Sobre este assunto o Jornal ‪#‎TRIBUNADOSALGADO‬ dialogou esta tarde com Oscimar Hermínio Ribeiro (foto), 64 anos, presidente da Associação de Remanescentes de Quilombos do Cigano - ARQUIC, comunidade titulada há dois anos e também contemplada com cem casas do Programa Minha Casa, Minha Vida.



Oscimar nos levou até a comunidade quilombola do Torre, na verdade uma ilha com cerca de 32 famílias remanescente de quilombos sob a coordenação do senhor José Marcelino dos Santos (foto), 55 anos. Os líderes disseram que não se cansam de lutar pelas suas comunidades mas que o Poder Público é moroso na respostas aos ofícios em que solicitam estruturas para produzirem psicultura, suinocultura, avicultura e outros tipos de culturas que possam gerar emprego e renda para os remanescentes de quilombos.



Mas, para além das questões políticas, nossos olhos se voltaram para as festividades juninas da comunidade da Torre, que contava com a participação de diversos jovens e crianças, a maioria dos quais alunos da escola Antônio Rosa, cujos professores também estavam ali presentes para prestigiar o encontro, que teve tudo o que poderia ter de direito nesta época do ano, desde arrasta-pé até comidas típicas como vatapá e bolos tradicionais, produtos que eram vendidos com objetivo de arrecadar recursos financeiros para a construção de um novo barracão da comunidade.
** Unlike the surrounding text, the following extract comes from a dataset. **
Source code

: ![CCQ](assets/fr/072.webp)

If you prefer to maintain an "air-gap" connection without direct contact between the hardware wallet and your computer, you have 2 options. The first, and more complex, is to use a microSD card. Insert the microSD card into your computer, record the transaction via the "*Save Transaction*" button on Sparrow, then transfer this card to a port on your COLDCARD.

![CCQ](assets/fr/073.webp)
Assim sendo, ocorreram apresentações de Miss Mulata Cheirosa Infantil, Xote Bragantino, e apresentação do grupo quilombo arte-capoeira, além da dança da farinhada, criada no próprio município e que leva de forma criativa para a dança os utensílios que são utilizados pela comunidade na Casa de Farinha como o tipiti, a peneira, o paneiro, o abano, a vassoura, e o sarilho.



Era portanto uma festa de caráter pedagógico e educativo e de sentido histórico já que resgatava os valores das culturais tradicionais para a juventude ali presente. A narração do professor José Maria, morador da Torre, que nunca ministrou aula naquela comunidade, mas que hoje é presidente do conselho tutelar de Tracuateua, era de uma dinâmica própria que elucidava para que serviam cada um daqueles utensílios, ao mesmo tempo em que fazia uma relação com os ritmos que eram tocados e dançados pelos jovens, como o xote, o xaxado, a mazurca, o retumbão, e mesmo o funk, o melody, e a salsa.